Photo by Cindy Lilley.

I’ve nearly finished transcribing the baptisms and burials register for Wivenhoe St. Mary the Virgin, 1695-1751.

It’s not unusual at all to find people being buried in a parish that they don’t usually live in – either because it’s where they’re originally from and they want to be buried beside their family members, or because they died too far from home.

I found one burial from 1718, and two from the 1730s for men from Sunderland, County Durham – James Dun on 22nd October 1718, John Whitfield on 16th June 1735, and Timothy Ruston on 23rd August 1739. Not long after Timothy’s burial, on 24th Feb 1739/40, John Richardson from Scarborough, Yorkshire was buried.[1]More from the 1752-1812 register: John Richardson from Sunderland, aged 36, buried on 30 March 1776, William Hardcastle, aged 13, from the ship William of Sunderland, buried 23rd December 1808.

These seemed rather odd – Wivenhoe is nearly 300 miles away from Sunderland by road, and 250 miles from Scarborough. Of course, with Wivenhoe being a village which had a port and ship yards for centuries, it’s possible that these men were sailors, involved with transporting something down the North Sea coast. But what?

And then, on 28th December 1750, we have the burial of Thomas Crawford, ” from on board the True Friend, a collier, by a blow of the Capstone.”

These extra bits of information suggest a solution to the burials of the men from ‘up north’, who ended up being buried so far from home in Essex. Collier ships were very important, transporting coal from the mining towns in the north of England, down the North Sea coast to London. Of course, they stopped off on the way – some would have been bringing their cargoes to Colchester. Maritime Heritage East has an interesting model of the Lambton collier brig from Sunderland, and they say:

This type of vessel was once a common sight in the River Colne.  They would sometimes offload part or all of their cargo into lighters at Wivenhoe for delivery to Colchester Hythe Quay, and would take on ballast at the Ballast Quay to make themselves seaworthy again for the return passage to the North East.  The last collier brigs on the East Coast finally ceased trading in the early twentieth century.

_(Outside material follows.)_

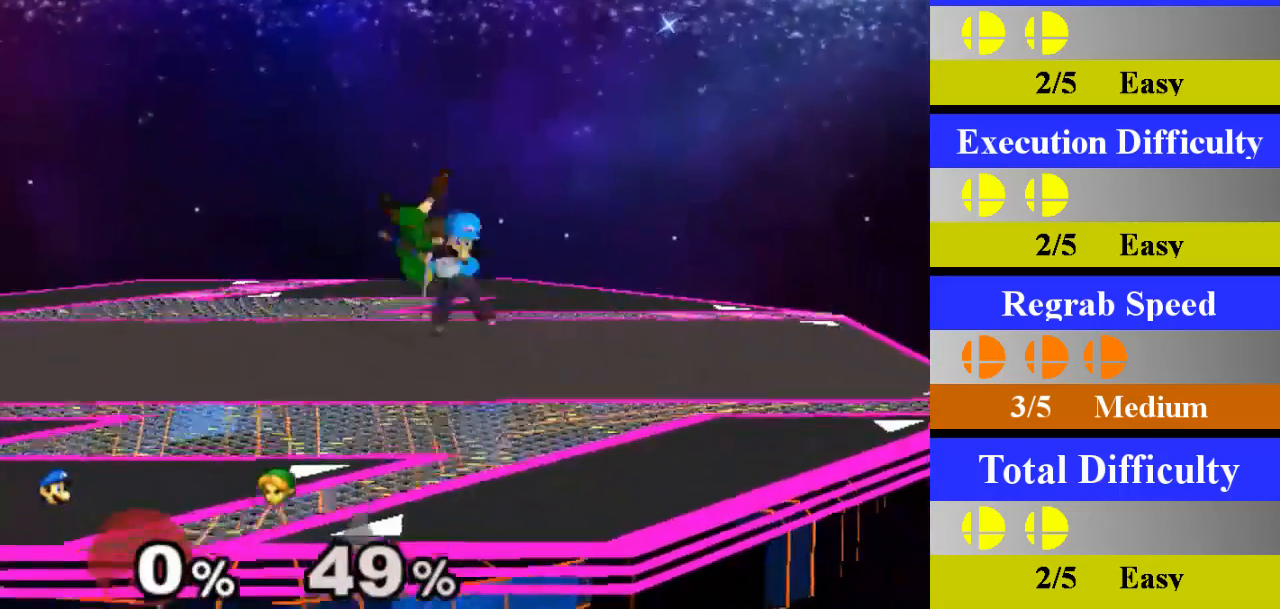
{"buttons": ["X", "Z"], "left_stick": "left", "right_stick": "center", "events": [[367, "left_stick", "left"], [484, "X", "down"], [501, "Z", "down"]]}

British History Online has an interesting piece on Wivenhoe’s economic history, which briefly mentions the collier ships, which lost out to competition from the railways.

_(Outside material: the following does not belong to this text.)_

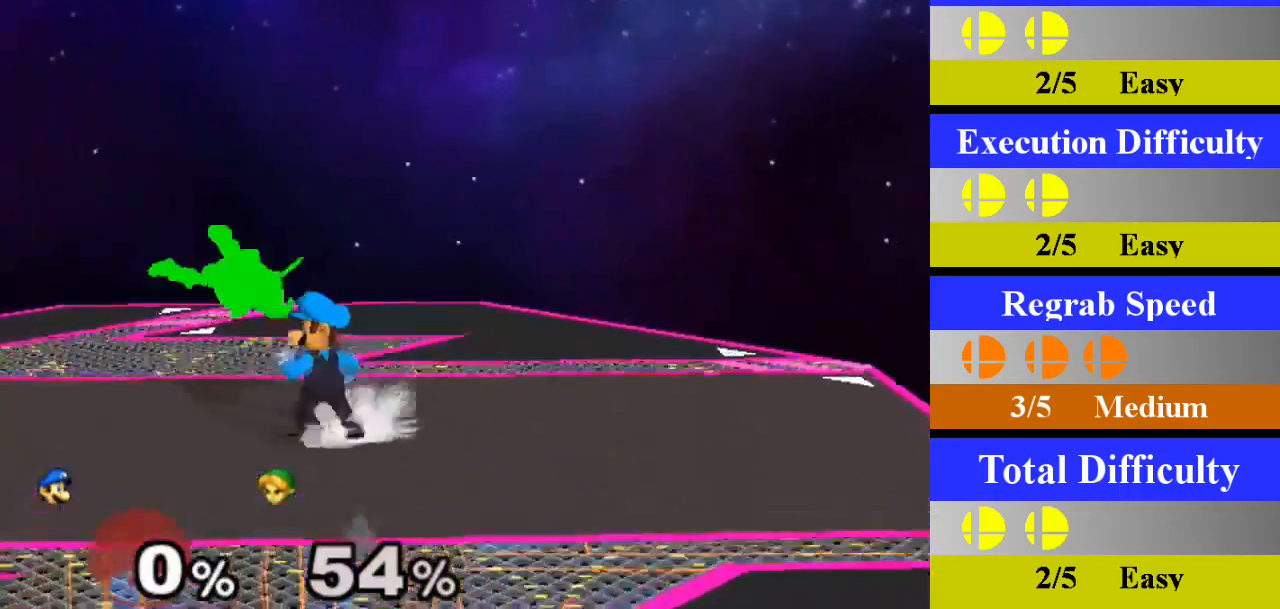
{"buttons": [], "left_stick": "center", "right_stick": "center", "events": [[50, "left_stick", "center"], [83, "Z", "up"], [100, "X", "up"], [150, "A", "down"], [400, "A", "up"], [400, "B", "down"], [484, "B", "up"]]}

Scarborough Maritime Heritage discusses the town’s role in transporting coal, with an example of a typical collier ship’s voyage from 1718.

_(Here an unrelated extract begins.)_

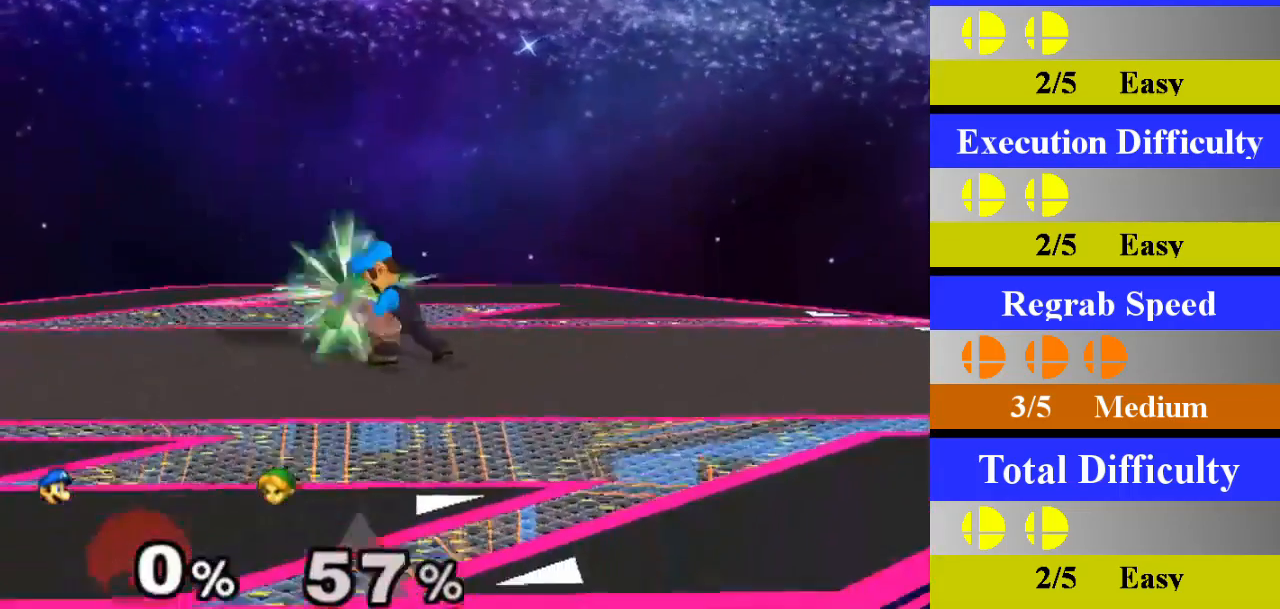
{"buttons": [], "left_stick": "down", "right_stick": "center", "events": [[184, "A", "down"], [184, "B", "down"], [234, "A", "up"], [267, "B", "up"], [501, "left_stick", "down"]]}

I wonder if the Co-Op coal yard, which used to be (and still is?) by the railway/road crossing in the Hythe, was a relic from those days? Coal was still brought into Wivenhoe when I was a child – during the Miners’ Strikes of the early 1980s, coal from mainland Europe was imported through Wivenhoe port, which led to miners, coming from the distant coal fields of Wales and northern England, battling with police to stop lorries leaving the port.

It’s interesting to think that Wivenhoe’s involvement in the coal industry goes back as far as it does, although of course, now without a port, it is only an echo from history.

Footnotes

Footnotes
1 More from the 1752-1812 register: John Richardson from Sunderland, aged 36, buried on 30 March 1776, William Hardcastle, aged 13, from the ship William of Sunderland, buried 23rd December 1808.